### Work instruction
Would you go through the records below and copy each line with the string "while"?

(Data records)
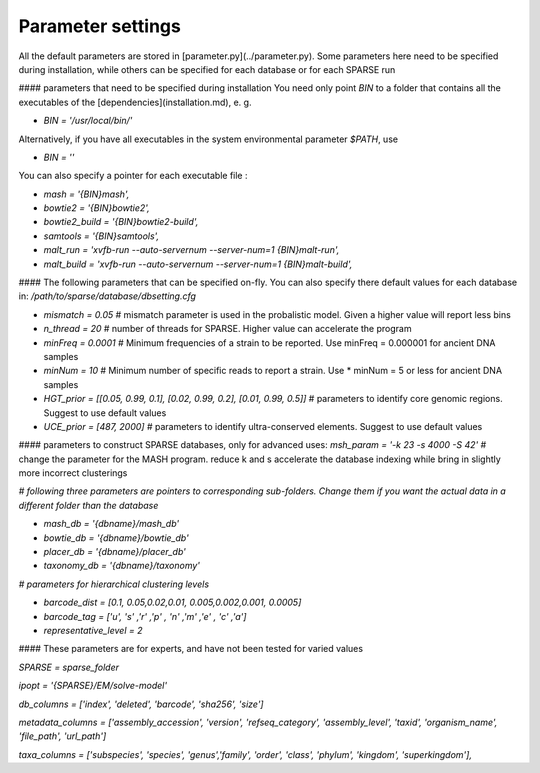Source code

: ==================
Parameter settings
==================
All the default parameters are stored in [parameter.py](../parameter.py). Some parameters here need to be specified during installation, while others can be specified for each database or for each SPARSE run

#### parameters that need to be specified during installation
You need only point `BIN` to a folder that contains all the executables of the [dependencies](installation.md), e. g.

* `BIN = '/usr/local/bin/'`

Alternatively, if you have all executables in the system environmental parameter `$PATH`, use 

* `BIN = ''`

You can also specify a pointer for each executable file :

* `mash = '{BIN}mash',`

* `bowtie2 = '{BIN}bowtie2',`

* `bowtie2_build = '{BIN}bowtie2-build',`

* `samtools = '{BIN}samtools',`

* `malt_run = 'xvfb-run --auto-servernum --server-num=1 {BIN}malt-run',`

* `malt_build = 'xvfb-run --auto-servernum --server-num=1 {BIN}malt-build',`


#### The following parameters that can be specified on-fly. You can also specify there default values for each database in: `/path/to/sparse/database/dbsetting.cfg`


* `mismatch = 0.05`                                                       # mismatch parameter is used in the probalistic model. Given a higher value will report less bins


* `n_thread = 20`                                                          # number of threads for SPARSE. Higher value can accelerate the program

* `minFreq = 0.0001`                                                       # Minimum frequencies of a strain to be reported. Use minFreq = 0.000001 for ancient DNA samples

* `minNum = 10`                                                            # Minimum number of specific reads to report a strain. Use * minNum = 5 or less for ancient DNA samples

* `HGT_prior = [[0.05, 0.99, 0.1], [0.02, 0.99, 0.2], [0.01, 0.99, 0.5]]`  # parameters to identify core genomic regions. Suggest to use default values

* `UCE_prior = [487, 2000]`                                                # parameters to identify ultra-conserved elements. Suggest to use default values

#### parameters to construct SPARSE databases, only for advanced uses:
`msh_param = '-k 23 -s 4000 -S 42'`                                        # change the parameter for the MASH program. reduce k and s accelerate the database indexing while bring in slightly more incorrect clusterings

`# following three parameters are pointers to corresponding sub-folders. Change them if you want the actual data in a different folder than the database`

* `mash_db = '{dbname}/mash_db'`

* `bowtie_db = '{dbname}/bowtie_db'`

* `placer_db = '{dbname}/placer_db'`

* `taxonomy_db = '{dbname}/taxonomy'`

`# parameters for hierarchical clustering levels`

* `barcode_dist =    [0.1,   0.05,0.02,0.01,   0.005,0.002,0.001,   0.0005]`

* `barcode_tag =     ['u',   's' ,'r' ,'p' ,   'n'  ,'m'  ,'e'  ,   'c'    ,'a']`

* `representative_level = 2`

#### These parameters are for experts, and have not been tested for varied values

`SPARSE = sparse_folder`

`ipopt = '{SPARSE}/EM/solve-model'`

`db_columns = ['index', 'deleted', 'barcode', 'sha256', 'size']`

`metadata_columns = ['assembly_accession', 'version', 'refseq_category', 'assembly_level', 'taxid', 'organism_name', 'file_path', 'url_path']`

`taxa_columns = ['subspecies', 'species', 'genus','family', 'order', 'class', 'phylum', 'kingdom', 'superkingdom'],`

### Solution to this task
All the default parameters are stored in [parameter.py](../parameter.py). Some parameters here need to be specified during installation, while others can be specified for each database or for each SPARSE run
`msh_param = '-k 23 -s 4000 -S 42'`                                        # change the parameter for the MASH program. reduce k and s accelerate the database indexing while bring in slightly more incorrect clusterings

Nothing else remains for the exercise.